AUGUSTA — Democrats who have championed an expansion of Medicaid under the federal Affordable Care Act have one legislative avenue left this year to pass it into law.
Ironically, the last chance this year to enact one of the Democrats’ top priorities hinges on a bill proposed by the Republican leader in the Maine House.
Democratic leaders are weighing whether to give life to a bill that would appoint a study commission to spend the summer and fall determining how much it would cost Maine to expand Medicaid through the federal health care reform law, looking at how the state can contain growth in Medicaid costs, and exploring Medicaid expansion options involving private insurance coverage.
House Speaker Mark Eves said he plans a meeting this week with Rep. Kenneth Fredette of Newport, the House Republican leader, to discuss the prospect of forming a Medicaid expansion study commission. Eves said Democratic leaders also plan to submit emergency legislation in January that lawmakers would take up when they return to Augusta for another legislative session.
“We’re certainly always willing to sit down and work toward a compromise to ensure 70,000 Mainers have health insurance,” Eves said Monday. “It’s going to be something we continue to fight for.”
Fredette floated the study group proposal last month, suggesting the group should look into spending federal Medicaid dollars to purchase commercial health insurance for low-income residents who would otherwise qualify for traditional Medicaid coverage. Some additional commercial coverage options will become available later this year through the federal health law’s insurance exchanges.
The study group was also meant to take the pressure off lawmakers to decide on a major issue in the waning weeks of the legislative session, Fredette said at the time.

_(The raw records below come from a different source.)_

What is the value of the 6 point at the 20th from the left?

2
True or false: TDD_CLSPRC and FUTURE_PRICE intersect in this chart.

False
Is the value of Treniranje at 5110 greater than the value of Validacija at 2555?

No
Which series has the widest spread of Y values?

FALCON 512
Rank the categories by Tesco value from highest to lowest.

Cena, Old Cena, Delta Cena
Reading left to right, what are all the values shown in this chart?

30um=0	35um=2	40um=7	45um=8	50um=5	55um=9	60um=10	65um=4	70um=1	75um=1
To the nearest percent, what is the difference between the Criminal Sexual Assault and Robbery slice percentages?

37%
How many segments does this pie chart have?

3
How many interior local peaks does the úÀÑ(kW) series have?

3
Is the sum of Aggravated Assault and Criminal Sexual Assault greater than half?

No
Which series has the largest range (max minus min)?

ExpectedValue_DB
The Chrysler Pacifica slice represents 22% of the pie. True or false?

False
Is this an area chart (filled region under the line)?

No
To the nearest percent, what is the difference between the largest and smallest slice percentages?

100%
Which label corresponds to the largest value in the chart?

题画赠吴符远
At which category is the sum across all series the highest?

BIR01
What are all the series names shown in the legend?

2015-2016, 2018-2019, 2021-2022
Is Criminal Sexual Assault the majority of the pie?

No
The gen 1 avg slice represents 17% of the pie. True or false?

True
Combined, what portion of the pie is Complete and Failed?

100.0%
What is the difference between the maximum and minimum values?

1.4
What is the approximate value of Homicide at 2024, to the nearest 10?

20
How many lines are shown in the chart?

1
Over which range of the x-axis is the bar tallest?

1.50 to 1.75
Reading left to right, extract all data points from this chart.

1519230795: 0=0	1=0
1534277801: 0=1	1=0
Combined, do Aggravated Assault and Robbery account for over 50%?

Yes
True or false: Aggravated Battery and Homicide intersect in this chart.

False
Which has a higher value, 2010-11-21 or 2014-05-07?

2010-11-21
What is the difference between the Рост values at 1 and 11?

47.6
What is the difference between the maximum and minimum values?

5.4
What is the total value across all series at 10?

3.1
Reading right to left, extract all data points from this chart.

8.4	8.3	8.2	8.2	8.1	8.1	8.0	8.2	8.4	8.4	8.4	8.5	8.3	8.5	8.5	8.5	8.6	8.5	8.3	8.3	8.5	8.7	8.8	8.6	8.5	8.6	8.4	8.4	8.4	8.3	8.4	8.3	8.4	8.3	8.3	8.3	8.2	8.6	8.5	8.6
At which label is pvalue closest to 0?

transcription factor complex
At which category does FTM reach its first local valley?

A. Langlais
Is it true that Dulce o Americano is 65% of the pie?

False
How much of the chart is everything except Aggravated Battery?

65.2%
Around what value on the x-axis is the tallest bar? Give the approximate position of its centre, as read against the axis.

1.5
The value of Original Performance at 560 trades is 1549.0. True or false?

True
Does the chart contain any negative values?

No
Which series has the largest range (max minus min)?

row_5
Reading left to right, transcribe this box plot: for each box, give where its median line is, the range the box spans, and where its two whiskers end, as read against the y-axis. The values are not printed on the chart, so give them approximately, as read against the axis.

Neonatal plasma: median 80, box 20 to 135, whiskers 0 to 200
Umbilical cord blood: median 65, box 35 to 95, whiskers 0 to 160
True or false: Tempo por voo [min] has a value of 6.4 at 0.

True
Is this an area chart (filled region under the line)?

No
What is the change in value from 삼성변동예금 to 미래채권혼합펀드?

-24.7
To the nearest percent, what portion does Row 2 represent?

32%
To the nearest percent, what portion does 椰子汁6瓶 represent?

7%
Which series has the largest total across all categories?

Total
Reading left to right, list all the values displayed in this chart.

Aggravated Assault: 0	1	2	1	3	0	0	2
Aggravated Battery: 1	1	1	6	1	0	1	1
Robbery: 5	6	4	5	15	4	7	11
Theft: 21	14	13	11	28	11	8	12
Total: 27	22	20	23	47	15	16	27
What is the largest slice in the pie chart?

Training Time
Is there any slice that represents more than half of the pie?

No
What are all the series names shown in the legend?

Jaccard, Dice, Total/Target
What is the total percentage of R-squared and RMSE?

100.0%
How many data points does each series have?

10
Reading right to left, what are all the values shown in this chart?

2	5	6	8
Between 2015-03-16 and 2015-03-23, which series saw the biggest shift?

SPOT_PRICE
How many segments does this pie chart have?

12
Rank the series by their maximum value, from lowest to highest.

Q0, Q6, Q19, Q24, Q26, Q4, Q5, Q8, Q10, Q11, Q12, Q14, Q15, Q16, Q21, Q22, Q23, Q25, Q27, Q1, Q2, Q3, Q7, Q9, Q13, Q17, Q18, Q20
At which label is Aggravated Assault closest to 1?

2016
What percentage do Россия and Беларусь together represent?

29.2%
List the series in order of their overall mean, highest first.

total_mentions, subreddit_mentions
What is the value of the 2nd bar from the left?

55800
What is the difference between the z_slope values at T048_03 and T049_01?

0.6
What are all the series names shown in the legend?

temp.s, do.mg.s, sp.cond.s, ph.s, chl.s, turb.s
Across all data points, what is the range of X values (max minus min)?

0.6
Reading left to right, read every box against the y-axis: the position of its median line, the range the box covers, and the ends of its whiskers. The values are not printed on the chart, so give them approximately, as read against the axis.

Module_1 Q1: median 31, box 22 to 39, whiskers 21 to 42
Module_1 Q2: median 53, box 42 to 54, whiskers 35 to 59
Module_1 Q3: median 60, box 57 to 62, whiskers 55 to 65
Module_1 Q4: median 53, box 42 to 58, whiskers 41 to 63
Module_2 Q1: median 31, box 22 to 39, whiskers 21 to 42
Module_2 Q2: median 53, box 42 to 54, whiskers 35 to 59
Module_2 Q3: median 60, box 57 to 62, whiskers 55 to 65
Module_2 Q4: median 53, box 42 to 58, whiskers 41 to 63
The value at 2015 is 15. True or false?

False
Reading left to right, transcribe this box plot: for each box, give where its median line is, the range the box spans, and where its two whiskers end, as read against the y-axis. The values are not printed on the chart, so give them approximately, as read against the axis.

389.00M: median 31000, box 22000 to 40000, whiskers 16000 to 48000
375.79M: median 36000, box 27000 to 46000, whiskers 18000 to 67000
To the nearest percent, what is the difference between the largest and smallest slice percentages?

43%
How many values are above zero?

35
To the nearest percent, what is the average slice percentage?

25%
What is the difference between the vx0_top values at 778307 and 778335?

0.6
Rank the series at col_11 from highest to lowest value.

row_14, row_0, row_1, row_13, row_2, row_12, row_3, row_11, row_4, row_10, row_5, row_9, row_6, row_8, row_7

Fredette said Monday he still supports the idea, although the Legislature has taken up two bills dealing with Medicaid expansion over the past two months that have been opposed by most Republicans and vetoed by Gov. Paul LePage.
“I’ve said the issue all along is that there hasn’t been really an open conversation with Republicans and the executive branch on how best Medicaid expansion can be done in Maine,” Fredette said. “We were sort of presented with a take-it-or-leave-it proposal.”
Democrats in May called Fredette’s study group proposal a stall tactic by Republicans who oppose expanding Medicaid. Eves on Monday said he needs some assurances before he supports a study group bill.
“I think we have to determine whether we have a genuine partner here that is, at the end of it, at the outcome, we agree on the goal of accepting these federal dollars” for health insurance coverage, Eves said.
Expanding the state’s Medicaid program would provide coverage for about 50,000 adults without children who earn up to 133 percent of the federal poverty level, or $20,628 for a two-person household. The expansion also would prevent about 25,000 parents and childless adults from losing their Medicaid coverage starting Jan. 1, 2014.
Under the Affordable Care Act, the federal government would pay 100 percent of costs for new Medicaid recipients for three years starting Jan. 1, 2014. That 100 percent rate would gradually fall to 90 percent by 2020 and the state would have to make up the remaining share. The federal government currently pays about 62 percent of costs to cover those in Maine who receive Medicaid coverage.
“This is something that is too important to slow down on,” Eves said. “It’s the right thing to do. I think that when the Republicans go back home to their districts, they’re going to hear from their constituents, who will ask why they didn’t support making sure 70,000 Mainers got health care.”
Using Medicaid funds to provide low-income residents with commercial health insurance is an option that could prove more appealing to Republicans who have been hesitant to expand a public health insurance program. Republicans have also objected procedurally to Democratic attempts to pass an expansion of Medicaid this spring, including through linking the expansion with repayment of Maine’s $484 million hospital debt.
Fredette said the study group bill offers the opportunity to get the process right.
“This, to me, would be an example where process doomed the substance,” Fredette said. “Let’s get the process right so we can get to the question of the substance, because we’ve never gotten to the question of the substance.”